Problem to work on
Copy every record verbatim. Leave the pictures out.

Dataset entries
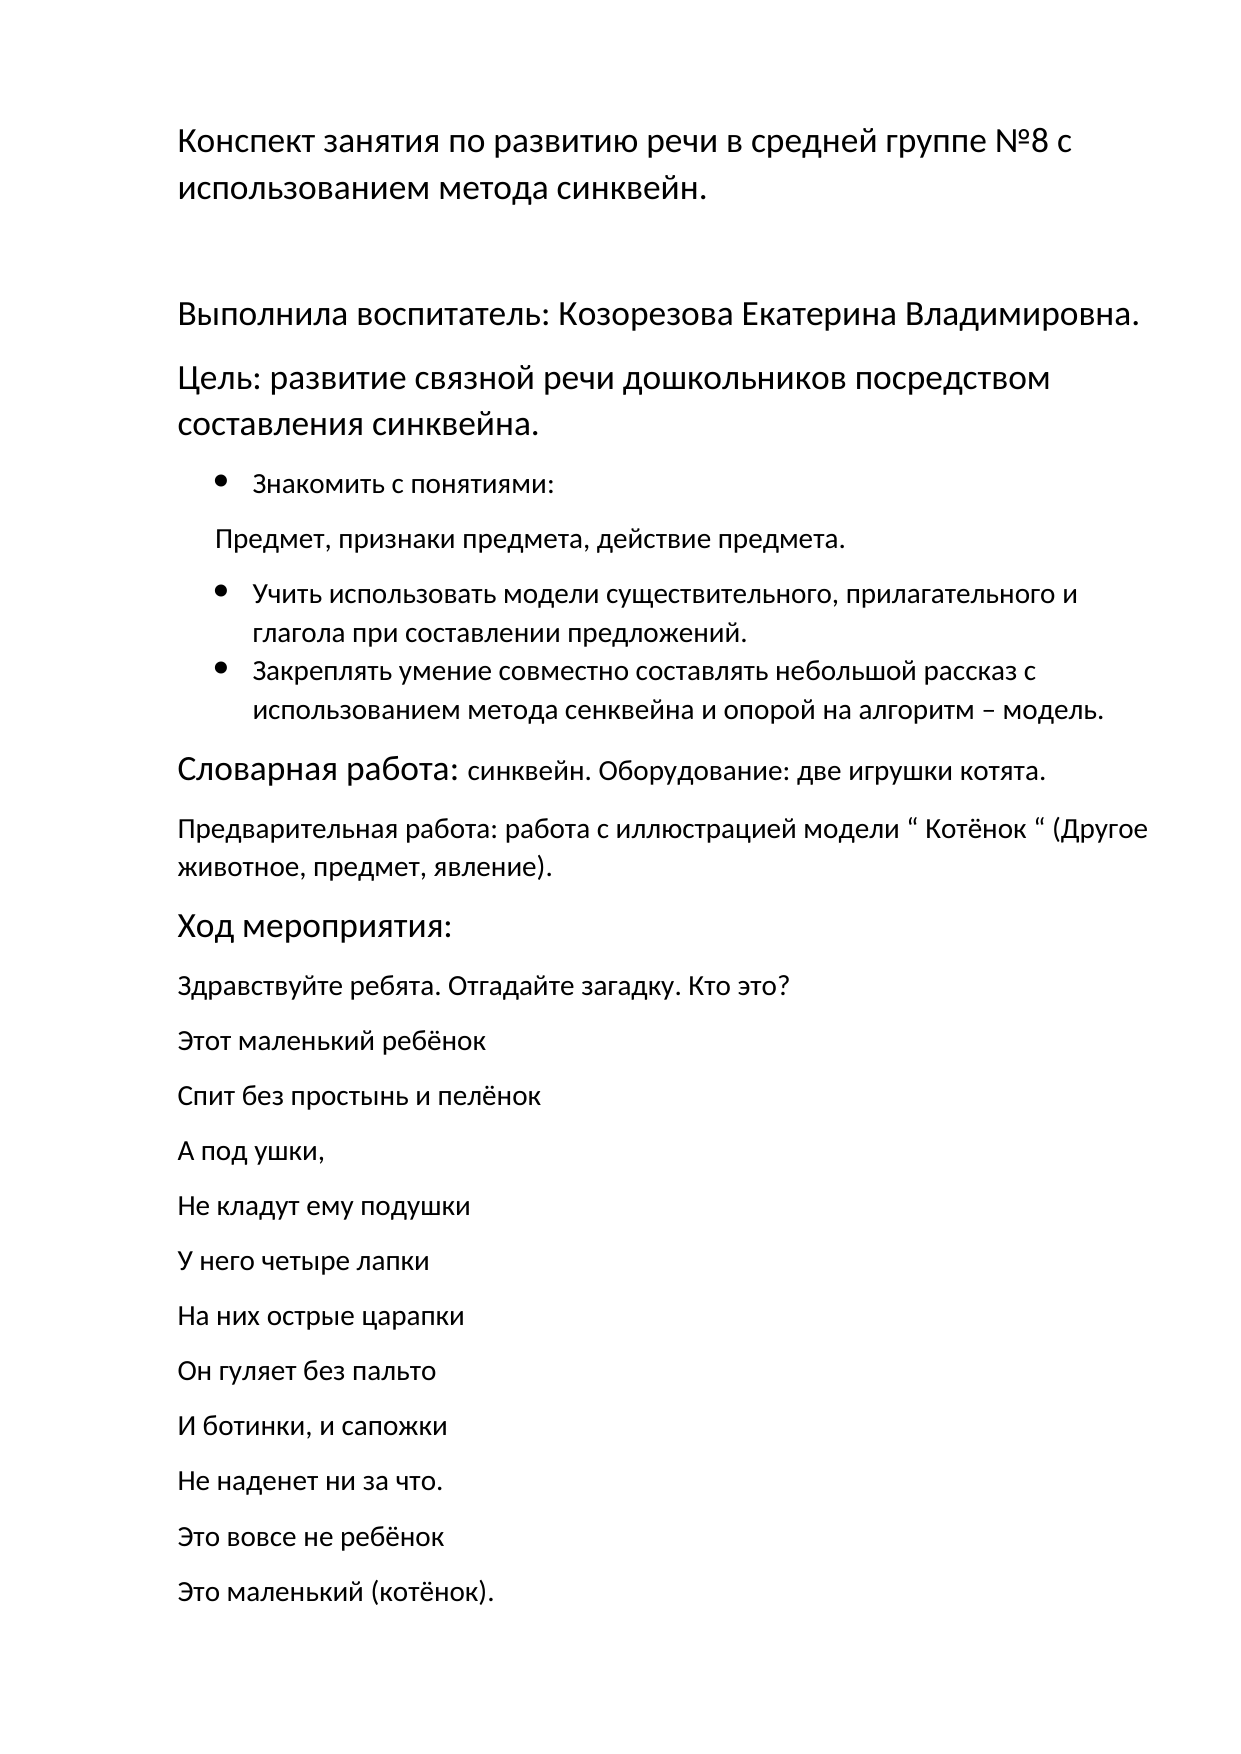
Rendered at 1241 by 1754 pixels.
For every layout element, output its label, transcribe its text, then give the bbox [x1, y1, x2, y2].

text У него четыре лапки [177, 1242, 1152, 1278]
text Не наденет ни за что. [177, 1462, 1152, 1498]
text И ботинки, и сапожки [177, 1407, 1152, 1443]
text Это вовсе не ребёнок [177, 1518, 1152, 1553]
text Конспект занятия по развитию речи в средней группе №8 с использованием метода синквейн. [177, 118, 1152, 208]
text Это маленький (котёнок). [177, 1573, 1152, 1608]
text Ход мероприятия: [177, 903, 1152, 946]
text Не кладут ему подушки [177, 1187, 1152, 1223]
text Предварительная работа: работа с иллюстрацией модели “ Котёнок “ (Другое животное, предмет, явление). [177, 810, 1152, 884]
text На них острые царапки [177, 1297, 1152, 1333]
text Цель: развитие связной речи дошкольников посредством составления синквейна. [177, 355, 1152, 445]
list Знакомить с понятиями: [215, 465, 1152, 501]
text Предмет, признаки предмета, действие предмета. [215, 520, 1152, 556]
text Он гуляет без пальто [177, 1352, 1152, 1388]
text Здравствуйте ребята. Отгадайте загадку. Кто это? [177, 967, 1152, 1002]
text Этот маленький ребёнок [177, 1022, 1152, 1057]
list Учить использовать модели существительного, прилагательного и глагола при составлении предложений. [215, 575, 1152, 650]
text А под ушки, [177, 1132, 1152, 1167]
text Выполнила воспитатель: Козорезова Екатерина Владимировна. [177, 291, 1152, 335]
text Спит без простынь и пелёнок [177, 1077, 1152, 1112]
list Закреплять умение совместно составлять небольшой рассказ с использованием метода сенквейна и опорой на алгоритм – модель. [215, 652, 1152, 727]
text Словарная работа: синквейн. Оборудование: две игрушки котята. [177, 746, 1152, 789]
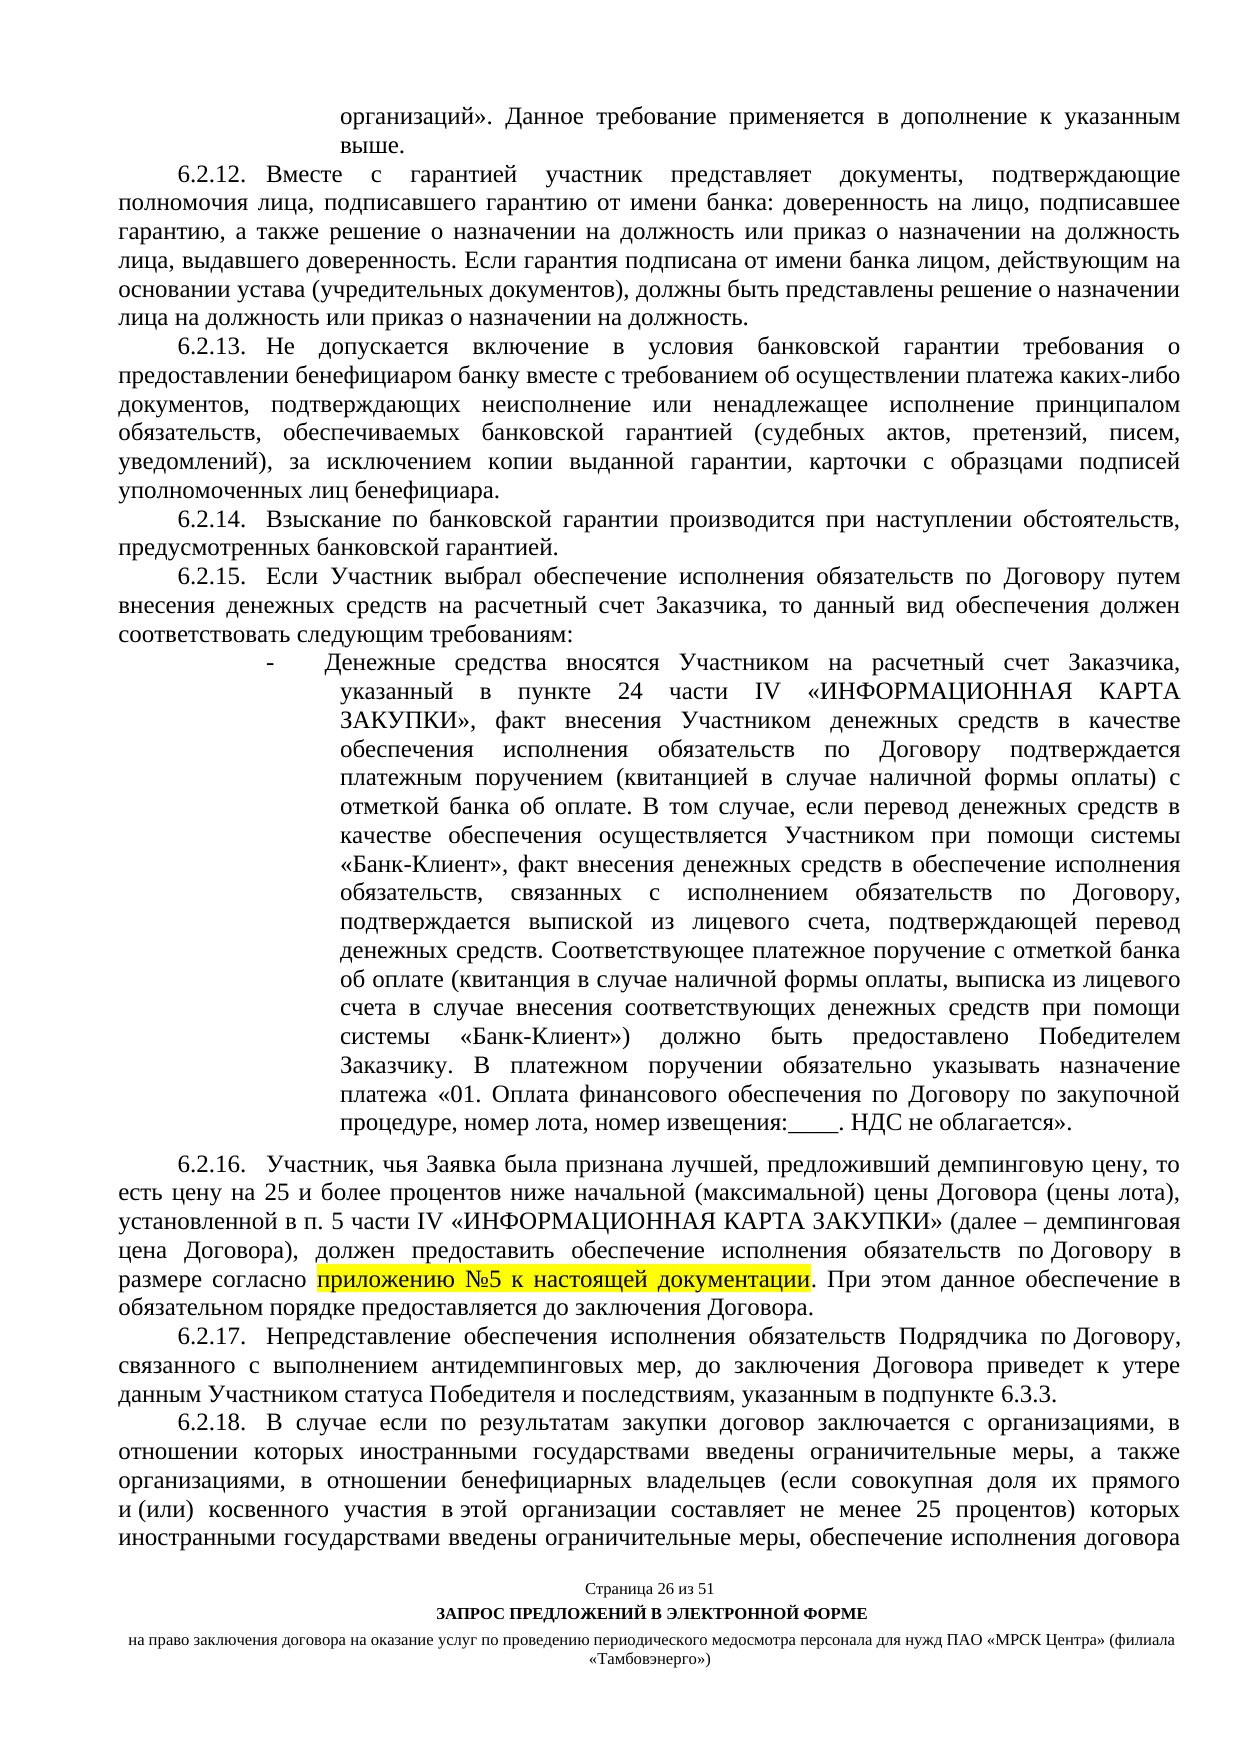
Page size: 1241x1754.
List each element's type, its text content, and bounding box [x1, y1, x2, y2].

subtitle Не допускается включение в условия банковской гарантии требования о предоставлении бенефициаром банку вместе с требованием об осуществлении платежа каких-либо документов, подтверждающих неисполнение или ненадлежащее исполнение принципалом обязательств, обеспечиваемых банковской гарантией (судебных актов, претензий, писем, уведомлений), за исключением копии выданной гарантии, карточки с образцами подписей уполномоченных лиц бенефициара. [118, 331, 1181, 504]
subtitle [118, 1407, 1181, 1551]
subtitle Вместе с гарантией участник представляет документы, подтверждающие полномочия лица, подписавшего гарантию от имени банка: доверенность на лицо, подписавшее гарантию, а также решение о назначении на должность или приказ о назначении на должность лица, выдавшего доверенность. Если гарантия подписана от имени банка лицом, действующим на основании устава (учредительных документов), должны быть представлены решение о назначении лица на должность или приказ о назначении на должность. [118, 159, 1181, 331]
subtitle Если Участник выбрал обеспечение исполнения обязательств по Договору путем внесения денежных средств на расчетный счет Заказчика, то данный вид обеспечения должен соответствовать следующим требованиям: [118, 561, 1181, 647]
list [251, 101, 1181, 159]
subtitle Взыскание по банковской гарантии производится при наступлении обстоятельств, предусмотренных банковской гарантией. [118, 504, 1181, 561]
list Денежные средства вносятся Участником на расчетный счет Заказчика, указанный в пункте 24 части IV «ИНФОРМАЦИОННАЯ КАРТА ЗАКУПКИ», факт внесения Участником денежных средств в качестве обеспечения исполнения обязательств по Договору подтверждается платежным поручением (квитанцией в случае наличной формы оплаты) с отметкой банка об оплате. В том случае, если перевод денежных средств в качестве обеспечения осуществляется Участником при помощи системы «Банк-Клиент», факт внесения денежных средств в обеспечение исполнения обязательств, связанных с исполнением обязательств по Договору, подтверждается выпиской из лицевого счета, подтверждающей перевод денежных средств. Соответствующее платежное поручение с отметкой банка об оплате (квитанция в случае наличной формы оплаты, выписка из лицевого счета в случае внесения соответствующих денежных средств при помощи системы «Банк-Клиент») должно быть предоставлено Победителем Заказчику. В платежном поручении обязательно указывать назначение платежа «01. Оплата финансового обеспечения по Договору по закупочной процедуре, номер лота, номер извещения:____. НДС не облагается». [266, 647, 1181, 1136]
subtitle Участник, чья Заявка была признана лучшей, предложивший демпинговую цену, то есть цену на 25 и более процентов ниже начальной (максимальной) цены Договора (цены лота), установленной в п. 5 части IV «ИНФОРМАЦИОННАЯ КАРТА ЗАКУПКИ» (далее – демпинговая цена Договора), должен предоставить обеспечение исполнения обязательств по Договору в размере согласно приложению №5 к настоящей документации. При этом данное обеспечение в обязательном порядке предоставляется до заключения Договора. [118, 1149, 1181, 1321]
subtitle Непредставление обеспечения исполнения обязательств Подрядчика по Договору, связанного с выполнением антидемпинговых мер, до заключения Договора приведет к утере данным Участником статуса Победителя и последствиям, указанным в подпункте 6.3.3. [118, 1321, 1181, 1407]
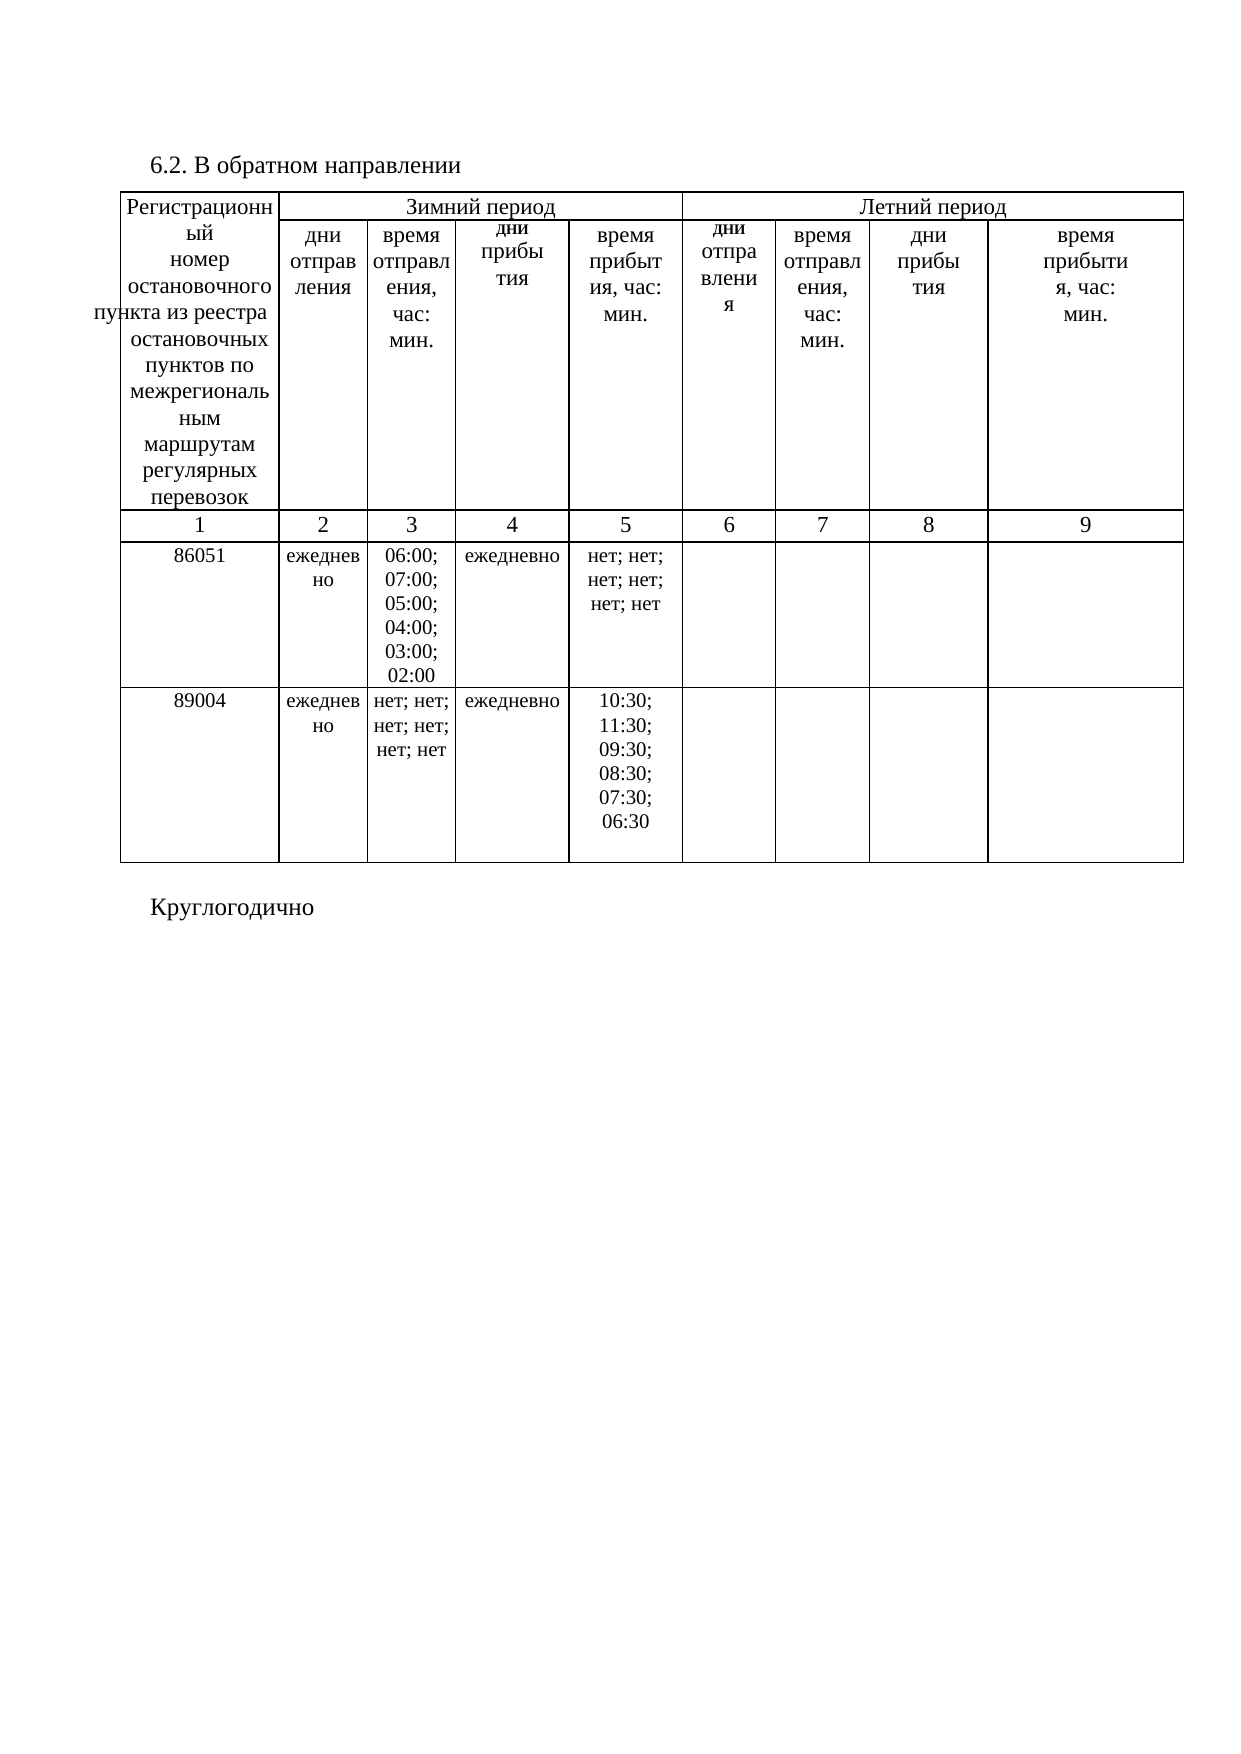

Solution to this problem
Rendered at 1241 by 1754 pixels.
For every layout element, output its label, transcribe its text, then give the bbox [x1, y1, x2, y2].

text У него четыре лапки [177, 1242, 1152, 1278]
text Не наденет ни за что. [177, 1462, 1152, 1498]
text И ботинки, и сапожки [177, 1407, 1152, 1443]
text Это вовсе не ребёнок [177, 1518, 1152, 1553]
text Конспект занятия по развитию речи в средней группе №8 с использованием метода синквейн. [177, 118, 1152, 208]
text Это маленький (котёнок). [177, 1573, 1152, 1608]
text Ход мероприятия: [177, 903, 1152, 946]
text Не кладут ему подушки [177, 1187, 1152, 1223]
text Предварительная работа: работа с иллюстрацией модели “ Котёнок “ (Другое животное, предмет, явление). [177, 810, 1152, 884]
text На них острые царапки [177, 1297, 1152, 1333]
text Цель: развитие связной речи дошкольников посредством составления синквейна. [177, 355, 1152, 445]
list Знакомить с понятиями: [215, 465, 1152, 501]
text Предмет, признаки предмета, действие предмета. [215, 520, 1152, 556]
text Он гуляет без пальто [177, 1352, 1152, 1388]
text Здравствуйте ребята. Отгадайте загадку. Кто это? [177, 967, 1152, 1002]
text Этот маленький ребёнок [177, 1022, 1152, 1057]
list Учить использовать модели существительного, прилагательного и глагола при составлении предложений. [215, 575, 1152, 650]
text А под ушки, [177, 1132, 1152, 1167]
text Выполнила воспитатель: Козорезова Екатерина Владимировна. [177, 291, 1152, 335]
text Спит без простынь и пелёнок [177, 1077, 1152, 1112]
list Закреплять умение совместно составлять небольшой рассказ с использованием метода сенквейна и опорой на алгоритм – модель. [215, 652, 1152, 727]
text Словарная работа: синквейн. Оборудование: две игрушки котята. [177, 746, 1152, 789]
Page size: 1241x1754.
List each element's type, its text content, and bounding box [x1, y1, x2, y2].

subtitle Не допускается включение в условия банковской гарантии требования о предоставлении бенефициаром банку вместе с требованием об осуществлении платежа каких-либо документов, подтверждающих неисполнение или ненадлежащее исполнение принципалом обязательств, обеспечиваемых банковской гарантией (судебных актов, претензий, писем, уведомлений), за исключением копии выданной гарантии, карточки с образцами подписей уполномоченных лиц бенефициара. [118, 331, 1181, 504]
subtitle [118, 1407, 1181, 1551]
subtitle Вместе с гарантией участник представляет документы, подтверждающие полномочия лица, подписавшего гарантию от имени банка: доверенность на лицо, подписавшее гарантию, а также решение о назначении на должность или приказ о назначении на должность лица, выдавшего доверенность. Если гарантия подписана от имени банка лицом, действующим на основании устава (учредительных документов), должны быть представлены решение о назначении лица на должность или приказ о назначении на должность. [118, 159, 1181, 331]
subtitle Если Участник выбрал обеспечение исполнения обязательств по Договору путем внесения денежных средств на расчетный счет Заказчика, то данный вид обеспечения должен соответствовать следующим требованиям: [118, 561, 1181, 647]
list [251, 101, 1181, 159]
subtitle Взыскание по банковской гарантии производится при наступлении обстоятельств, предусмотренных банковской гарантией. [118, 504, 1181, 561]
list Денежные средства вносятся Участником на расчетный счет Заказчика, указанный в пункте 24 части IV «ИНФОРМАЦИОННАЯ КАРТА ЗАКУПКИ», факт внесения Участником денежных средств в качестве обеспечения исполнения обязательств по Договору подтверждается платежным поручением (квитанцией в случае наличной формы оплаты) с отметкой банка об оплате. В том случае, если перевод денежных средств в качестве обеспечения осуществляется Участником при помощи системы «Банк-Клиент», факт внесения денежных средств в обеспечение исполнения обязательств, связанных с исполнением обязательств по Договору, подтверждается выпиской из лицевого счета, подтверждающей перевод денежных средств. Соответствующее платежное поручение с отметкой банка об оплате (квитанция в случае наличной формы оплаты, выписка из лицевого счета в случае внесения соответствующих денежных средств при помощи системы «Банк-Клиент») должно быть предоставлено Победителем Заказчику. В платежном поручении обязательно указывать назначение платежа «01. Оплата финансового обеспечения по Договору по закупочной процедуре, номер лота, номер извещения:____. НДС не облагается». [266, 647, 1181, 1136]
subtitle Участник, чья Заявка была признана лучшей, предложивший демпинговую цену, то есть цену на 25 и более процентов ниже начальной (максимальной) цены Договора (цены лота), установленной в п. 5 части IV «ИНФОРМАЦИОННАЯ КАРТА ЗАКУПКИ» (далее – демпинговая цена Договора), должен предоставить обеспечение исполнения обязательств по Договору в размере согласно приложению №5 к настоящей документации. При этом данное обеспечение в обязательном порядке предоставляется до заключения Договора. [118, 1149, 1181, 1321]
subtitle Непредставление обеспечения исполнения обязательств Подрядчика по Договору, связанного с выполнением антидемпинговых мер, до заключения Договора приведет к утере данным Участником статуса Победителя и последствиям, указанным в подпункте 6.3.3. [118, 1321, 1181, 1407]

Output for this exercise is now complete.